Plantinga, surprisingly, would agree with this:
“The propositions that I accept in this basic way are the foundations of my structure of beliefs---my ‘noetic structure,’ as I shall call it for ease of reference. And according to the foundationalist, in an acceptable, properly formed noetic structure, every proposition is either in the foundations or believed on the evidential basis of other propositions. Indeed, this much is trivially true; a proposition is in the foundations of my noetic structure if and only if it is basic for me, and it is basic for me if and only if I don’t accept it on the evidential basis of other propositions. This much of foundationalism should be uncontroversial and accepted by all” (Warranted Christian Belief, page 83).

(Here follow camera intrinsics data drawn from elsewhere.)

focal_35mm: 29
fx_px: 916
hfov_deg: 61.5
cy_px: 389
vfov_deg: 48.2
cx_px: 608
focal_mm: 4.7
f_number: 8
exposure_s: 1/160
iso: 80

We’ve discussed the need to form evidence from universal propositions that are known and understood by mankind. Next on the list, however, is to tackle the question of why rationality requires evidence. Plantinga places the question before us:
“Further, why would rational justification, whatever precisely it is, require evidence? What is the connection between evidence and justification? And if the latter does require evidence, why would that evidence have to take the form of arguments (deductive or probabilistic), evidence from other propositions one already believes?” (Warranted Christian Belief, page 70)
I’ve already stated that evidence would have to come from known propositions because as humanity, our society is foundational: it is built upon certain things that, when proven true and later assumed, allow us to add to the foundations and develop complex structures and technological advances, etc. Next though is, why do we even need evidence to be rational? Let’s use my courtroom trial analogy from my last post.

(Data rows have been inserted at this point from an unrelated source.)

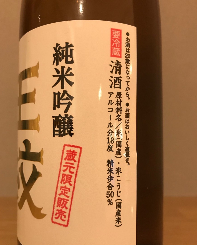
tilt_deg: +1.9
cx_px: 96
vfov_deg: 58.7
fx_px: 219
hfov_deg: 48.5
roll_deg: -0.1
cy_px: 132
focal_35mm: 30
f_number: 1.8
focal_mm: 3.99
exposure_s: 1/13
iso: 100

Why is it that trials function the way they do? Who decided that evidence was needed to convict or acquit? I don’t know the person involved with setting up courtroom trials in this manner...but I do know that legal matters require evidence, and that this structure existed long before the Enlightenment (the Age that Dr. Plantinga will discuss at length in WCB). One only has to open the pages of the Old Testament in order to find it. For example, Exodus 18 is about Jethro, Moses’ father-in-law, who advises him to choose leaders from the tribes to judge cases within each tribe (see Exodus 18:13-26). If this isn’t convincing enough, there is a Book of Judges! And where did the justification for human judges come from? The idea that God Himself is a Judge and will judge His people (see Deut. 32:26; Hebrews 10:30). Even in the Mosaic Law, a man’s claim that his wife is not a virgin had to be validated with evidence. What evidence was this? The wife’s parents had to bring a cloth before the elders to determine whether she was a virgin. If she was, the elders fined her husband, gave the money to his parents, and forced him to stay with his wife and never divorce her all his days. Nonetheless, if the wife was guilty of adultery, she was to be stoned to death (see Deuteronomy 22:13-21).

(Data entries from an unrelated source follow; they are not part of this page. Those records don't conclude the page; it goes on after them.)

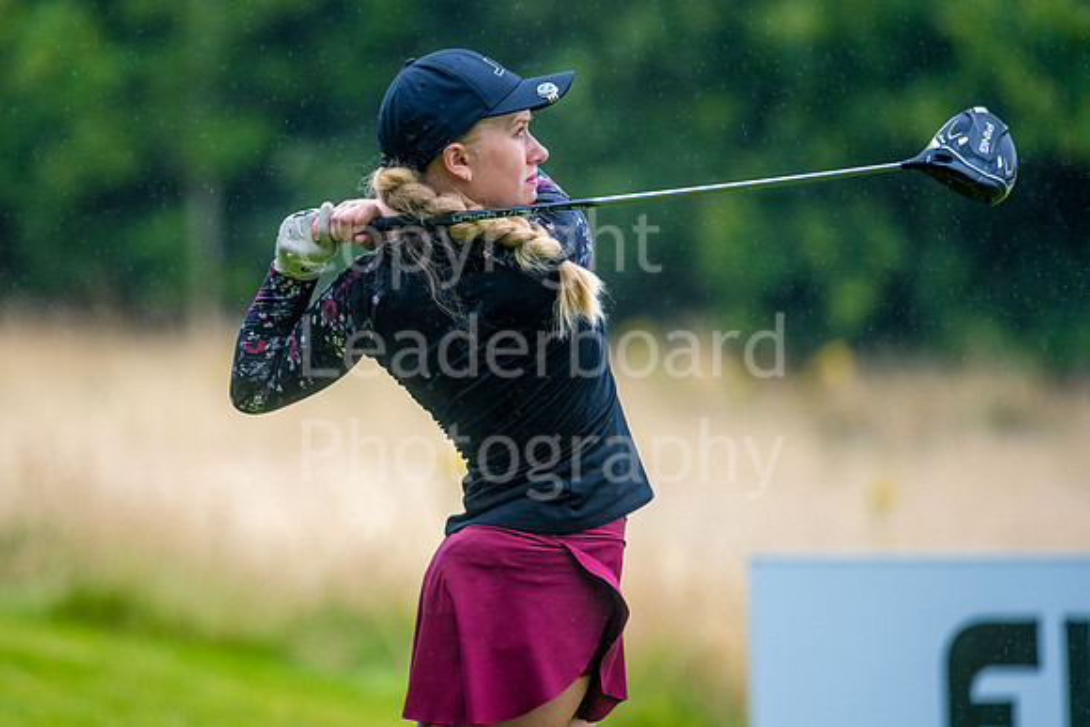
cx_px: 392
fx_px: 11636
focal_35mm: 384
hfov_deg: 5.4
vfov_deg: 3.6
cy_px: 310
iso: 320
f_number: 4
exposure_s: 1/640
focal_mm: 300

As can be seen from the Old Testament evidence, no claim was validated without evidence. All claims that were deemed to either be true or false were labeled such on the basis of evidence. And all this was done because the Lord God was deemed Himself to be the Great Lawgiver and the Great Judge. If the Lord God allowed judges and judicial proceedings amongst His own people, and the Lord Himself is a Judge, then should we not view rationality through the eyes of the Great Judge Himself? Should we not be required to have evidence for our faith? Those who claim otherwise, such as proponents of Reformed Epistemology, struggle to read through the pages of Scripture. Perhaps this is why we find Reformed Epistemologists telling us that our epistemologies “should have good, philosophical merit” instead of combining philosophical merit with biblical faithfulness.